WORK TO BE COMPLETED: Could you reproduce, word for word, all the text in the listing below, leaving out the pictures?

══ EXTRACTED RECORDS

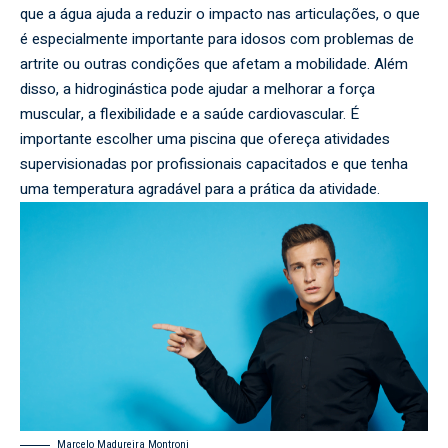
que a água ajuda a reduzir o impacto nas articulações, o que
é especialmente importante para idosos com problemas de
artrite ou outras condições que afetam a mobilidade. Além
disso, a hidroginástica pode ajudar a melhorar a força
muscular, a flexibilidade e a saúde cardiovascular. É
importante escolher uma piscina que ofereça atividades
supervisionadas por profissionais capacitados e que tenha
uma temperatura agradável para a prática da atividade.
Marcelo Madureira Montroni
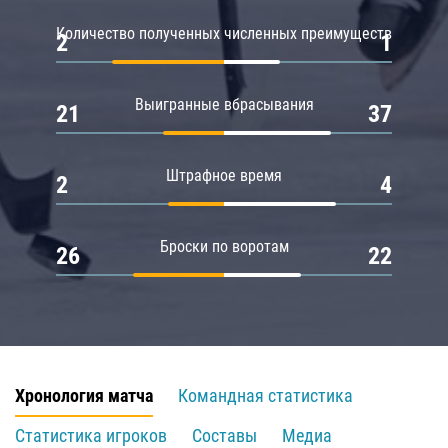
Количество полученных численных преимуществ
2
1
Выигранные вбрасывания
21
37
Штрафное время
2
4
Броски по воротам
26
22
Хронология матча
Командная статистика
Статистика игроков
Составы
Медиа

════

RESULT OF THE EXERCISE:
que a água ajuda a reduzir o impacto nas articulações, o que
é especialmente importante para idosos com problemas de
artrite ou outras condições que afetam a mobilidade. Além
disso, a hidroginástica pode ajudar a melhorar a força
muscular, a flexibilidade e a saúde cardiovascular. É
importante escolher uma piscina que ofereça atividades
supervisionadas por profissionais capacitados e que tenha
uma temperatura agradável para a prática da atividade.
Marcelo Madureira Montroni
Количество полученных численных преимуществ
2
1
Выигранные вбрасывания
21
37
Штрафное время
2
4
Броски по воротам
26
22
Хронология матча
Командная статистика
Статистика игроков
Составы
Медиа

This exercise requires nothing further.